Smugglers Notch does sound interesting...I think right now its between Smugglers Notch, Rocking Horse Ranch(Not timeshare) Or Split Rock Resort(Indoor water park) or Great Wolf Lodge(Not Timeshare)


----------



## glypnirsgirl (Aug 5, 2010)

I was amazed by the Split Rock and Rocking Horse Ranch. I had never heard of either of these. They both look wonderful.

I had known of Smuggler's Notch and it seems fabulous, too.

I do not like our near-by Great Wolf Lodge. It is overrun with teenagers who seem to have been let loose by their parents to run wild. The resort feels crowded, rowdy and loud. Here, I would not want to spend time with anyone younger than about 12. The Lodge near you might be different. I would check it out before booking.

It looks like you have some real winners!

elaine


----------



## akp (Aug 5, 2010)

*Suites at Hershey?*

Not sure on distance from you, but I would think Suites at Hershey would be a good fit.


----------



## Jeanine (Aug 5, 2010)

It might be a bit silly of me to suggest this, since presumably you're looking for a timeshare, but I will, anyway! The Tyler Place in Vermont sounds wonderful: http://www.tylerplace.com/best-all-inclusive-family-resorts/

We've never been because we own at Smuggler's Notch, but I've been tempted.

Attitash Mountain Village is also fun. We've been there a few times and there's a lot to do with children in a laid-back sort of way (paddling in the brook, going on the local train, etc). There are a few resorts in the same area.


----------



## Ridewithme38 (Aug 5, 2010)

Jeanine said:


> It might be a bit silly of me to suggest this, since presumably you're looking for a timeshare, but I will, anyway! The Tyler Place in Vermont sounds wonderful: http://www.tylerplace.com/best-all-inclusive-family-resorts/
> 
> We've never been because we own at Smuggler's Notch, but I've been tempted.
> 
> Attitash Mountain Village is also fun. We've been there a few times and there's a lot to do with children in a laid-back sort of way (paddling in the brook, going on the local train, etc).
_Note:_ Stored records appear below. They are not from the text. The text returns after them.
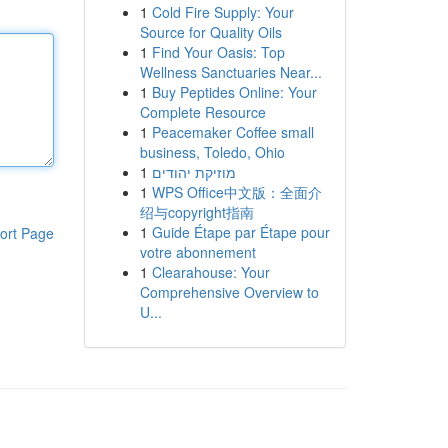
1
Cold Fire Supply: Your
Source for Quality Oils
1
Find Your Oasis: Top
Wellness Sanctuaries Near...
1
Buy Peptides Online: Your
Complete Resource
1
Peacemaker Coffee small
business, Toledo, Ohio
1
מוזיקת יהודים
1
WPS Office中文版：全面介
绍与copyright指南
1
Guide Étape par Étape pour
ort Page
votre abonnement
1
Clearahouse: Your
Comprehensive Overview to
U...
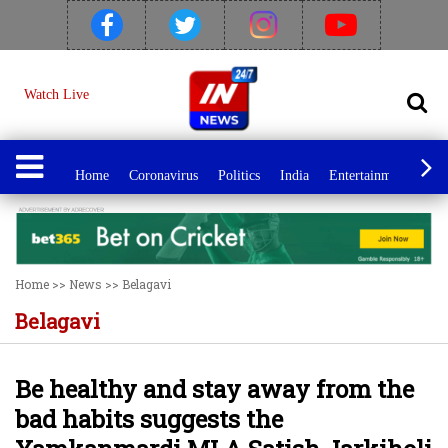
Watch Live
Home
Coronavirus
Politics
India
Entertainment
Spo
Home
>>
News
>>
Belagavi
Belagavi
Be healthy and stay away from the
bad habits suggests the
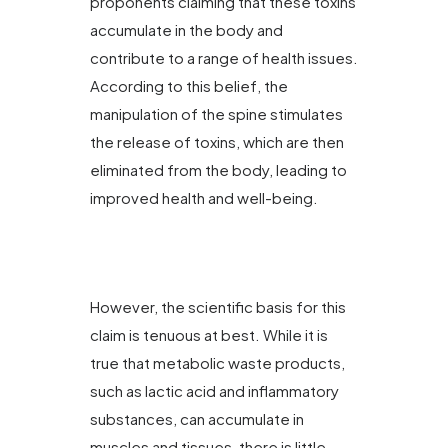
proponents claiming that these toxins
accumulate in the body and
contribute to a range of health issues.
According to this belief, the
manipulation of the spine stimulates
the release of toxins, which are then
eliminated from the body, leading to
improved health and well-being.
However, the scientific basis for this
claim is tenuous at best. While it is
true that metabolic waste products,
such as lactic acid and inflammatory
substances, can accumulate in
muscles and tissues, there is little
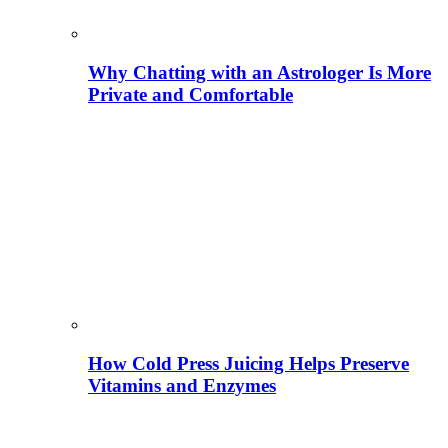
Why Chatting with an Astrologer Is More
Private and Comfortable
How Cold Press Juicing Helps Preserve
Vitamins and Enzymes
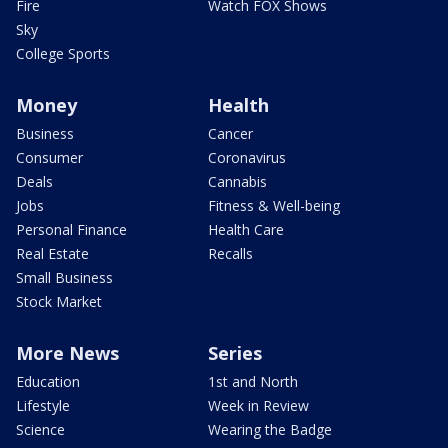
Fire
Watch FOX Shows
Sky
College Sports
Money
Health
Business
Cancer
Consumer
Coronavirus
Deals
Cannabis
Jobs
Fitness & Well-being
Personal Finance
Health Care
Real Estate
Recalls
Small Business
Stock Market
More News
Series
Education
1st and North
Lifestyle
Week in Review
Science
Wearing the Badge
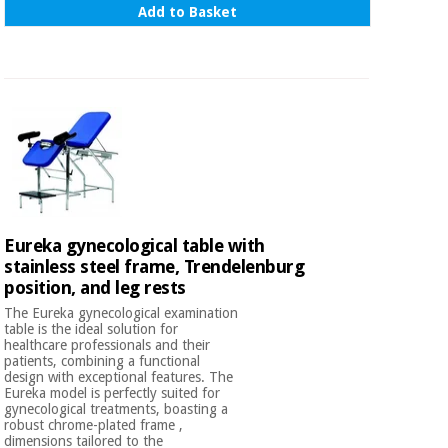
Sports
material for
Add to Basket
and
coronaviruses
games
Aerobics,
Sanitary
wardrobes
fitness
and
pilates
Veterinary
Orthopedics
Sports
and
Eureka gynecological table with
games
Surgical
stainless steel frame, Trendelenburg
instruments
position, and leg rests
(clearance)
Sanitary
The Eureka gynecological examination
table is the ideal solution for
wardrobes
healthcare professionals and their
patients, combining a functional
design with exceptional features. The
Eureka model is perfectly suited for
Veterinary
gynecological treatments, boasting a
robust chrome-plated frame ,
dimensions tailored to the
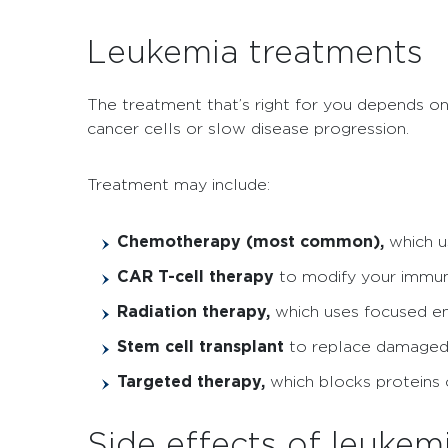
Leukemia treatments
The treatment that’s right for you depends on 
cancer cells or slow disease progression.
Treatment may include:
Chemotherapy (most common),
which u
CAR T-cell therapy
to modify your immune
Radiation therapy,
which uses focused ene
Stem cell transplant
to replace damaged
Targeted therapy,
which blocks proteins 
Side effects of leukem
There are a few resorts in the same area.



Truthfully it doesn't matter to me if its a timeshare or not...I just thought it might have been rude to ask about other places on a timeshare forum :ignore: I'm glad you guys are giving me other options

Tylerplace looks REALLY nice...all these choices coming out...i'm glad i'm starting planning early! if i had to look through all of this and decide in april or may...i'd go prematurely grey =)


----------



## senorak (Aug 5, 2010)

All of your suggestions/choices are good ones!   We went to Rocking Horse Ranch years ago, (when oldest child was 6 and middle child just a baby/toddler), and they both still talk about that vacation, (now ages 20 and 15).  If I remember correctly, meals were included in the cost.....and they were quite good.  

Smuggler's Notch has always been "on the wish list" for summer travel, but it is very hard to trade into....(especially for the prime summer weeks, which I need, since I am on a "teacher's schedule").  All the reports on Smuggs have been excellent, and I am still hoping to snag a week before my youngest (age 13) leaves home.   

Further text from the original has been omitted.